> Tasks to carry out:
(a) Answer these questions from the text on URL encoding in links:
(i) What does the use of %2F in the URL hint about the remainder of the URL?
(ii) Which part of the URL is left unencoded in the test using a fully encoded URL?
(iii) What does a fully encoded URL, instead of mixing the input, produce in the renderer?
(b) Write out the text on URL encoding in links again, everything from "The use of %2F" down to "protocol selection unencoded).", and substitute "round brackets" for every "parentheses".

> Text passage:
The use of %2F (coding) in the URL hints that the remainder of the URL is also encoded, which isn't true; that causes mode switching and resets the parentheses count.
Test of link in MarkDown rendering. - Use your URL and 🔗 Button above.
Test of link using brackets and parentheses. - Duplicate your example.
Test of link using brackets, parentheses, and backslashes. - Use no URL encoding and 🔗.
Test of link using fully encoded URL (but keeping the protocol selection unencoded).
Using your example (exactly) but using a fully unencoded URL
https://docs.racket-lang.org/reference/Filesystem.html?q=rktl#(idx._(gentag._305._(lib._scribblings/reference/reference..scrbl))) (instead of a partially encoded URL, with %2F's in it) OR a fully encoded URL, excluding the protocol
https://docs.racket-lang.org%2Freference%2FFilesystem.html%3Fq%3Drktl%23%28idx._%28gentag._305._%28lib._scribblings%2Freference%2Freference..scrbl%29%29%29, instead of mixing the input, produces the correct decoding in the renderer.

Stored dataset items:
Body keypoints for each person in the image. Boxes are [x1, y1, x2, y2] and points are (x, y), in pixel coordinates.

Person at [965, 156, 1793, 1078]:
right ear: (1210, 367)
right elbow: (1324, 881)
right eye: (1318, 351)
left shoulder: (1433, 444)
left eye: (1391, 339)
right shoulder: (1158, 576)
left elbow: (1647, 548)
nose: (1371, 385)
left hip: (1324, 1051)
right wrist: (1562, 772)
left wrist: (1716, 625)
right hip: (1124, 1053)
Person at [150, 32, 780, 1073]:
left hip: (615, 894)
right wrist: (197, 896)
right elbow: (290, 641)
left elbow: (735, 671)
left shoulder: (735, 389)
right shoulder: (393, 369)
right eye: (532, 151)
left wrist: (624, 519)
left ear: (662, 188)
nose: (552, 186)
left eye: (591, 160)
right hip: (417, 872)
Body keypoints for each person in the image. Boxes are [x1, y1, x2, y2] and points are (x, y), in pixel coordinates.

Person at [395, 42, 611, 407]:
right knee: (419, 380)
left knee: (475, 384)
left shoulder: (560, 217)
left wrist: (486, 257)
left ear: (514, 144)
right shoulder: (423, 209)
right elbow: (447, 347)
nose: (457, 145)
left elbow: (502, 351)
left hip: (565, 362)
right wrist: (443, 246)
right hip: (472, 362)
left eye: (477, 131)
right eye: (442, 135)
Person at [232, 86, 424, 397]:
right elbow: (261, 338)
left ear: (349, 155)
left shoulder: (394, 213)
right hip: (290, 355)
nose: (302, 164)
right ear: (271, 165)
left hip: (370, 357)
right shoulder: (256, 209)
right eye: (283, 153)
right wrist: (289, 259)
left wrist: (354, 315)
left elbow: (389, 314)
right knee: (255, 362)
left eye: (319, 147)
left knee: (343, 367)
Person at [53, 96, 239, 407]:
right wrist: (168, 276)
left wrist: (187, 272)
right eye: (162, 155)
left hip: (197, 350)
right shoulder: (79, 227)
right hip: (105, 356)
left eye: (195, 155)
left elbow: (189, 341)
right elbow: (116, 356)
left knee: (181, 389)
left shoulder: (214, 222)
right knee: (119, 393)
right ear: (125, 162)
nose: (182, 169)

> Task answers:
(a)
(i) It hints that the remainder of the URL is also encoded, which isn't true.
(ii) The protocol selection.
(iii) The correct decoding.

(b)
The use of %2F (coding) in the URL hints that the remainder of the URL is also encoded, which isn't true; that causes mode switching and resets the round brackets count.
Test of link in MarkDown rendering. - Use your URL and 🔗 Button above.
Test of link using brackets and round brackets. - Duplicate your example.
Test of link using brackets, round brackets, and backslashes. - Use no URL encoding and 🔗.
Test of link using fully encoded URL (but keeping the protocol selection unencoded).